Das große Vorbild und eine Inspiration für viele andere Städte ist Kopenhagen. Die dänische Metropole nahm mehrere Starkregenereignisse nach Beginn des Jahrtausends zum Anlass, sich vor Überflutung besser zu schützen. Speziell angelegte Straßen leiten nun das Niederschlagswasser oberirdisch ab oder halten es temporär zurück. Plätze dienen bei Wolkenbrüchen als Rückhaltebecken, neu begrünte und entsiegelte Straßen sorgen für mehr Versickerungsflächen. In Schwammstadt-Quartieren wird das Regenwasser in einer ganzen Kaskade an Maßnahmen dezentral bewirtschaftet: Begrünte Dächer oder Hausfassaden halten den Niederschlag zurück, dann fließt er verzögert in ebenfalls begrünte Versickerungsmulden oder eben in Baum-Rigolen.
Kirche in Gelsenkirchen ohne Kanalanschluss
Unter Klimaschutz Lukaskirche lesen Sie, wie auch kleine Projekte das städtische Mikroklima verbessern.
Das Konzept ist also das genaue Gegenteil von Hightech und lässt sich in neu geplanten Quartieren vergleichsweise leicht umsetzen. In Bestandsvierteln, also in den allermeisten Fällen, müsste die Schwammstadt allerdings aufwendig nachgerüstet werden. Die Lukaskirche im Gelsenkirchener Stadtteil Hassel zeigt, wie das im kleinen Maßstab gehen kann: Das Regenwasser, das bislang von den Dächern der Kirche, des Kirchturms und des überdachten Vorplatzes einfach so in der Kanalisation verschwand, wird nun über Mulden und Rinnen abgeleitet, kann im Boden versickern und bewässert die Bäume auf dem Kirchengelände. Das ist gut fürs Mikroklima im Quartier und spart obendrein Abwasserkosten.
Blau-grüne Vision für Emscher-Städte
Die Lukaskirche ist ein Vorzeigeprojekt der „Zukunftsinitiative Klima.Werk“. Darin haben sich 16 Städte entlang der Emscher zusammengeschlossen mit dem Ziel, die Region klimaresilienter zu machen, darunter Gelsenkirchen, Castrop-Rauxel, Recklinghausen und weitere. Im Sommer 2023 hat Klima.Werk ein Bürgertelefon eingerichtet. Hier gibt es für die Bewohner der mitmachenden Kommunen Beratung rund um das Thema Gründach und das „10.000 Grüne Dächer“-Förderprogramm der Emschergenossenschaft.

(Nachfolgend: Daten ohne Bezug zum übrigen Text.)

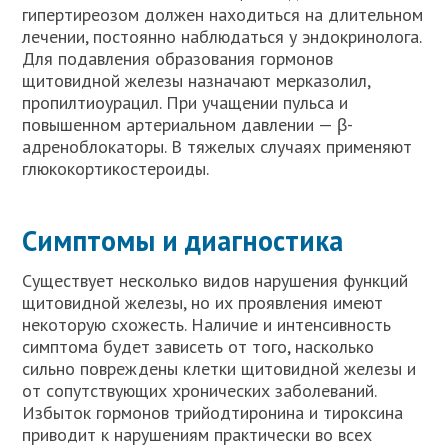
гипертиреозом должен находиться на длительном
лечении, постоянно наблюдаться у эндокринолога.
Для подавления образования гормонов
щитовидной железы назначают мерказолил,
пропилтиоурацил. При учащении пульса и
повышенном артериальном давлении — β-
адреноблокаторы. В тяжелых случаях применяют
глюкокортикостероиды.
Симптомы и диагностика
Существует несколько видов нарушения функций
щитовидной железы, но их проявления имеют
некоторую схожесть. Наличие и интенсивность
симптома будет зависеть от того, насколько
сильно повреждены клетки щитовидной железы и
от сопутствующих хронических заболеваний.
Избыток гормонов трийодтиронина и тироксина
приводит к нарушениям практически во всех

Pocketparks – Stadtgrün im Westentaschenformat
Auch „Pocketparks“ helfen dabei, das Mikroklima in der Stadt zu verbessern. Das sind kleine Grünanlagen mitten in der Stadt, die zum Verweilen einladen und als nachbarschaftlicher Treffpunkt für Groß und Klein dienen, sozusagen als Erweiterung der eigenen vier Wände. 2022 startete auch die Stadt Gelsenkirchen ihr erstes Projekt in Schalke. Um die Gemüsebeete an der Poensgenstraße kümmern sich die Schüler*innen der benachbarten Regenbogenschule unter gärtnerischer Anleitung. Gurken, Tomaten, Radieschen und Zucchinis gedeihen unter der Devise „Hier wächst Wissen“. Nach einem Ratsbeschluss sollen Pocketparks in allen Gelsenkirchener Bezirken entstehen. Dafür stellen entweder die Stadt oder private Eigentümer*innen Freiflächen zur Verfügung, die in Spielflächen, Hochbeete oder Kräutergärten verwandelt und von Anrainern genutzt und gepflegt werden sollen.
Mit dem Garten hoch hinaus
Brachflächen, Baulücken und ungenutzte versiegelte Flächen sind wie geschaffen für die Anlage solcher Grüninseln, die überdies Insekten und Vögeln in der Stadt Nahrung bieten. Wo die Baulücken knapp sind, wie in den großen Metropolen, lassen sich stattdessen auch ganze Gärten und Parks auf Dächer pflanzen. Ein Beispiel: der alte Hochbunker im Hamburger Stadtteil St. Pauli. Seit Ende 2022 wächst auf dem Betonkoloss in 58 Metern Höhe ein öffentlicher Dachgarten. Fast 5.000 Bäume, Sträucher und Kletterpflanzen verwandeln den grauen Würfel in eine blühende Oase.
Schwammstadt-Konzept
Fazit: Eine grünere Stadt mit Schwammeffekt macht das Leben in der Stadt angenehmer, grüner und gesünder. Auf jeden Fall muss ein Fehler aus der Vergangenheit vermieden werden: nämlich, in großem Maßstab Flächen zu versiegeln, die deshalb kein Wasser aufnehmen können.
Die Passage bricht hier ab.